* SELECTED PASSAGE *
Jeanne Fromer  49:46  

So we have time for maybe one very quick last question, Harry.

 

Unknown Speaker  49:51  

Well, it's a quick question. I'm not sure about the answer. So I have sort of as I'm listening anymore, and maybe it's in the book early I honestly don't know if if you want to regulate artificial intelligence or AI? What would you write down? Exactly? Does it have a definition? Or is artificial? And is AI a metaphor? That sort of covers a lot of different things. So that because you sort of go back and forth talk about algorithms, I finally figured out what an algorithm is. So is AI sort of this general metaphor for Oh, my God, the machines are taking over? Or if I were a legislator, or if I were in any trust person, I said, Oh, I want to split AI off of Google. What would I do? So that's, but that's Yeah, we don't have any time.

 

Orly Lobel  50:44  

Yeah, this is so excellent. It's it's a perfect question to end with, because I think goes back to the the other question of like, how do we do this better in terms of regulation? We need? First of all, we need so much more expertise in government itself? That, you know, to your question, and we shouldn't have, I actually don't think that it's useful. And I've been critical of this, like, I actually have a new paper that is critical that like, the Biden ministration has an AI Bill of Rights. Yeah, like, separate from all the legislative bills, like there's the AI Bill of Rights, and it talks about it and kind of this bundled way. I you know, I actually think that we need regulation for each one of these technologies. Like, you know, what would be the gold standard of having hiring algorithms, or video, you know, emotional detection of like candidates. And we actually do need to flesh out like, you know, I talked about content generation and facial recognition and, and when, you know, when the FDA approves autonomous decisions and radiology, we need, we need regulation on all those. And I think that from what I see, I don't even I will probably agree that it's not really useful to have just like this overarching, like bundling of everything that is possibly AI whether it's like truly machine learning, like you know, neural network technology that is making completely autonomous decisions or you know, I think it's just because these are a different technologies be very different contexts and goals and sectors. I think it's doing probably more harm than good to have these dislike, what the EU is doing like telling us like, this is what AI is and just be really really careful.

 

Jeanne Fromer  52:47  

And on that note, please join me in thanking Orly.

* TASK STATEMENT *
Answer these questions about the transcript:
(a) By what name does Jeanne Fromer address the person she invites to ask the last question?
(b) What Biden administration document does Orly Lobel say her new paper criticizes?
(c) Whom does Jeanne Fromer ask everyone to thank at the end?
The entries that come next are from a separate source.

* DATA PROVIDED *
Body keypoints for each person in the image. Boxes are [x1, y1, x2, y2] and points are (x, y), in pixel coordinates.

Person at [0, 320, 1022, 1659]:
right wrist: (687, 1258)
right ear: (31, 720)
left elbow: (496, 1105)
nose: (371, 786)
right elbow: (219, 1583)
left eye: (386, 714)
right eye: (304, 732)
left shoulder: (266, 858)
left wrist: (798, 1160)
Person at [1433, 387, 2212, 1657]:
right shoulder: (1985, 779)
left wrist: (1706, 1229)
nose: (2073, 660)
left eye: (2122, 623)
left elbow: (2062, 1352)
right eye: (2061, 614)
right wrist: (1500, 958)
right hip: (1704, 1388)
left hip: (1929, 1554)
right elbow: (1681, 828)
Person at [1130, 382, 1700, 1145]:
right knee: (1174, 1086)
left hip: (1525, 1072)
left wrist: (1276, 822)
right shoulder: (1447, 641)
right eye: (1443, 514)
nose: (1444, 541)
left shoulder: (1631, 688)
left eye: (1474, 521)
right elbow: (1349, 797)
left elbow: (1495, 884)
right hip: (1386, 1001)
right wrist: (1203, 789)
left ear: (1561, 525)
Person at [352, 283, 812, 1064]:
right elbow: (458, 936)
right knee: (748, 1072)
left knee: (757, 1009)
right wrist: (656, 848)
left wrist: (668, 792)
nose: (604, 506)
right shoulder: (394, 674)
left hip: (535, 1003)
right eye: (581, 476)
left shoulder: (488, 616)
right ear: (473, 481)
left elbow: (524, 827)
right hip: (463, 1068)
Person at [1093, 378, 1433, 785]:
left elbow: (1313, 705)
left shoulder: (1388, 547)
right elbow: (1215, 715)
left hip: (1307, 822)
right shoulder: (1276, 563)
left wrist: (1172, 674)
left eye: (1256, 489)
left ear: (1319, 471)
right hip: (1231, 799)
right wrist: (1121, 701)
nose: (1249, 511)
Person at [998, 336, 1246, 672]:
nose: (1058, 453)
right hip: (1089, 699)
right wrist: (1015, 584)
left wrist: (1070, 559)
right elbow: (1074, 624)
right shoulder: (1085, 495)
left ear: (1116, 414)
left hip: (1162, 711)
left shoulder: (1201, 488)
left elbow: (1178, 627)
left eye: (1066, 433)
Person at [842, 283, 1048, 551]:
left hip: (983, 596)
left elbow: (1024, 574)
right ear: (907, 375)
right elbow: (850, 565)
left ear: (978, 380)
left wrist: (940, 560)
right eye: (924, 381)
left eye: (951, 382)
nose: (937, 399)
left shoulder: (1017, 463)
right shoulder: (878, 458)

* SOLUTION TO THE PROBLEM *
(a) Harry
(b) The AI Bill of Rights
(c) Orly